The government's medicinal cannabis bill has passed its final hurdle in Parliament with the National Party labelling it "decriminalisation by stealth".
The legislation lays the groundwork for a medicinal cannabis industry with regulations to be in place within a year.
The bill passed its third reading on Tuesday afternoon with the support of Labour, New Zealand First and the Greens.
Health Minister David Clark said until a regime was set up, the legislation would help people ease their suffering with a wider range of medicinal cannabis products becoming available over time.
"We know that some people cannot wait for medicinal products to become more readily available and will want to use illicit cannabis to ease their pain," he said.
"People nearing the end of their lives should not have to worry about being arrested or imprisoned for trying to manage their pain. So as a compassionate measure we are also creating a statutory defence for people eligible to receive palliation so that they can use illicit cannabis without fear of prosecution."
The bill will introduce a statutory defence - or amnesty - as a stop-gap measure to allow people at the end of their lives to use illicit cannabis while the scheme is still being established.
Last month, Dr Clark said all palliative care patients would be allowed to use illicit cannabis without fear of legal repercussions after the government announced an expansion to its medicinal cannabis legislation.
"This is the most progressive legislation that has ever been passed through this House for the supply and access to medicinal cannabis products," Dr Clark said.
"It's about cultivation, cannabidiol and compassion, I'm very proud to commend this bill to the House."
Officials would seek feedback next year on how the scheme should operate and would develop quality standards alongside experts.
"It's important that those who are in the industry, those who are users, those who are consumers of products, and those with a wider interest be able to submit their views as the regulations are established," Dr Clark said.
He said medicinal cannabis products would be available on prescription.
The legislation includes the creation of a medicinal cannabis scheme to regulate and set quality standards of products both imported and made here.
It also removes cannabidiol from the schedule of controlled drugs, meaning the products will be much easier to purchase.
Of the nearly 1800 public submissions on this bill which led to the minister's changes, just one percent didn't support the idea of greater access to cannabis for medicinal use.
However, National leader Simon Bridges came out swinging in Parliament, calling the bill "decriminalisation of cannabis by stealth".
"What will the police do when they're outside a school and someone, under this bill, is smoking cannabis? What will they do?
"I don't reckon they'll do much at all," he said.
"Shame on the House for passing this terrible, unsafe, dangerous bill."
National's spokesperson for health Shane Reti also labelled the bill as "lazy and dangerous".
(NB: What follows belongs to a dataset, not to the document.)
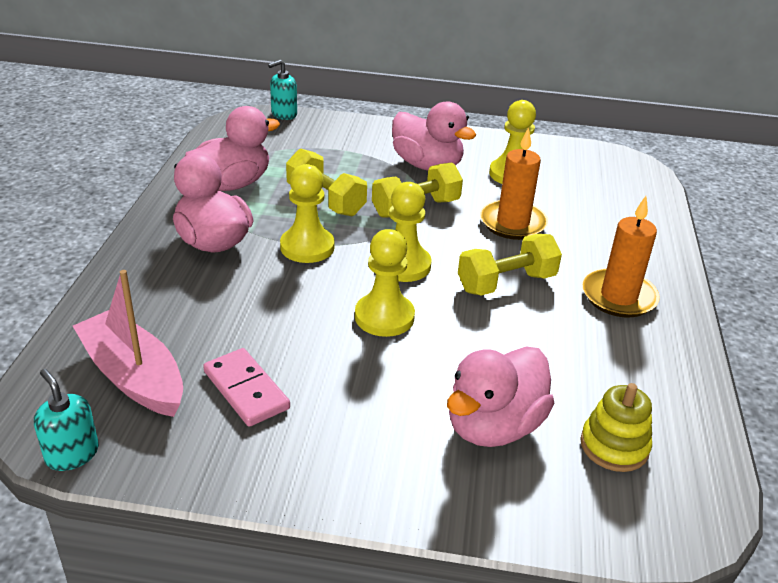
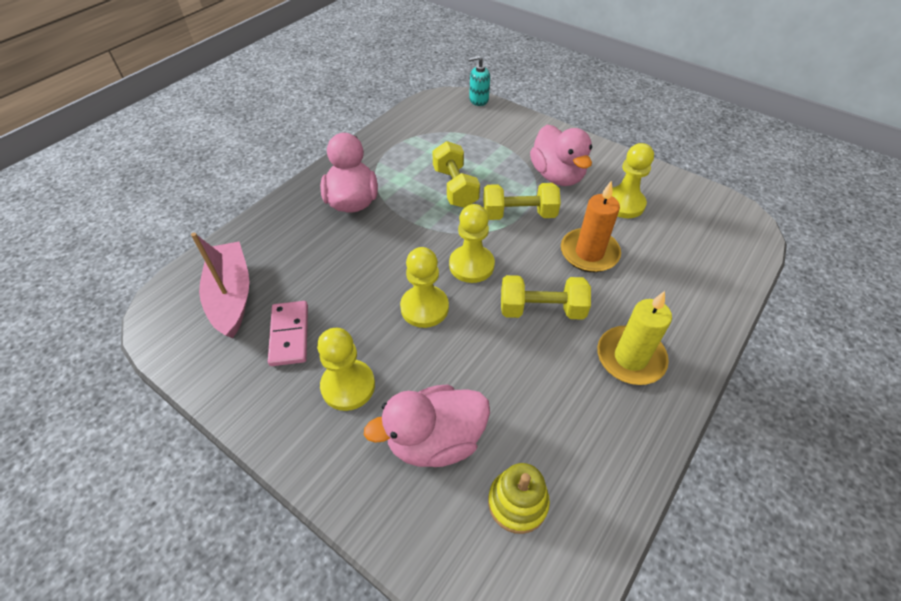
camera: 30 degrees right, 15 degrees up
turquoise soap dispenser [34,369,99,471] -> none
pink duck [184,106,280,191] -> none
yellow pawn [280,164,335,263] -> yellow pawn moved to [317,328,375,411]
orange candle [582,196,660,318] -> yellow candle [597,291,672,385]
"This government is simply ticking the 100-day box that they were forced to by the Greens and it is permitting the smoking of drugs in our communities."
Mr Reti said National supported medicinal cannabis regulation but opposed the smoking of loose leaf cannabis in public.
"That's why we did the work and created a comprehensive medicinal cannabis regime that widened access to medicinal cannabis and provided a framework for licensing high-quality domestic production under sensible and achievable regulations.
"We offered to share our regime with the government but egos got in the way and we were turned down."
He said experts in the field should be the ones to decide what medical conditions were suitable for medical cannabis.
On the other hand, New Zealand cannabis company Zeacann, which is undergoing a $20m capital raising round to grow cannabis and manufacture medicines for domestic and export markets, welcomed the bill.
Co-founder Chris Fowlie said it was big step forward to helping New Zealanders who were suffering.
"The government is finally removing the stigma that cannabis has suffered from for decades," Mr Fowlie said.
He said it was good to see that a timeframe had been set for a legal framework on making the products available.
Zeacann estimates it will be able to begin growing cannabis in the first half of next year, once it has received a government licence.
The company aims to have ready for sale products by the time medicinal cannabis is legalised for sick patients across the board.